### [What you should do]
Pick out each line in the records below that contains the word "right", and copy those lines.

Items from a dataset:
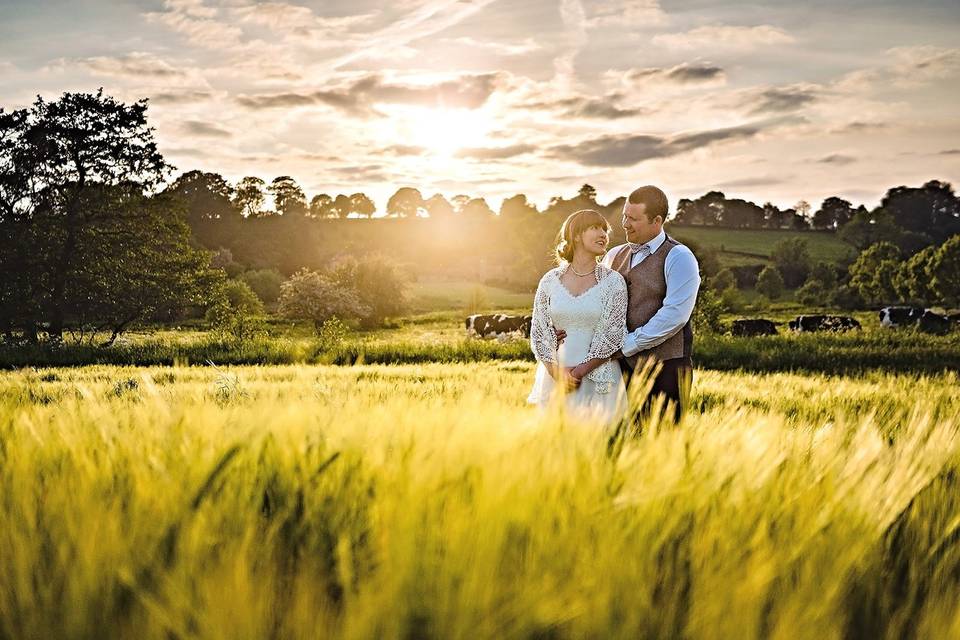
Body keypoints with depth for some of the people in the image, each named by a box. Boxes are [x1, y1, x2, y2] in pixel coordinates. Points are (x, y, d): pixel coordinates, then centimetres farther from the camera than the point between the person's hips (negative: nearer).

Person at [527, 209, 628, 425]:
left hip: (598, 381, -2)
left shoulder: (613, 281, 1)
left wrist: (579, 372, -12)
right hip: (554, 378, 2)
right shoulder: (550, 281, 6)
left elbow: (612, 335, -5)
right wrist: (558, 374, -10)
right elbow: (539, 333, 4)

--

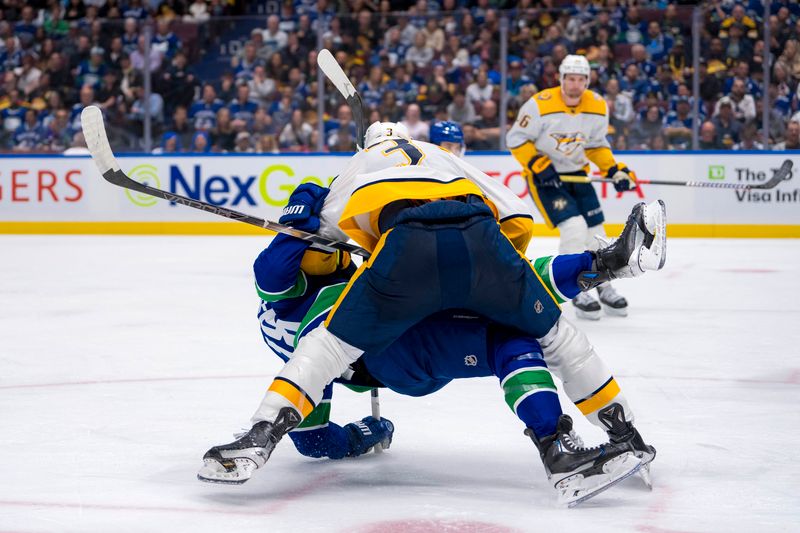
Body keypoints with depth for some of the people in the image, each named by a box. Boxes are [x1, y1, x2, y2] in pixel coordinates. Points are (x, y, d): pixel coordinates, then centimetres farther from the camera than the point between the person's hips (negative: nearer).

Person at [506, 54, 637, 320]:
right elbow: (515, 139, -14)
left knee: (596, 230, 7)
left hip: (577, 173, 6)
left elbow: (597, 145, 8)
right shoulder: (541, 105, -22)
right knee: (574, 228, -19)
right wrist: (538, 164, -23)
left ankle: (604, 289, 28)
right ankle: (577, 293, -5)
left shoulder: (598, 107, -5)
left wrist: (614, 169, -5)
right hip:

### [Written reply]
right hip: (554, 378, 2)
right shoulder: (550, 281, 6)
right wrist: (558, 374, -10)
right elbow: (539, 333, 4)
right elbow: (515, 139, -14)
right shoulder: (541, 105, -22)
right knee: (574, 228, -19)
right wrist: (538, 164, -23)
right ankle: (577, 293, -5)
right hip:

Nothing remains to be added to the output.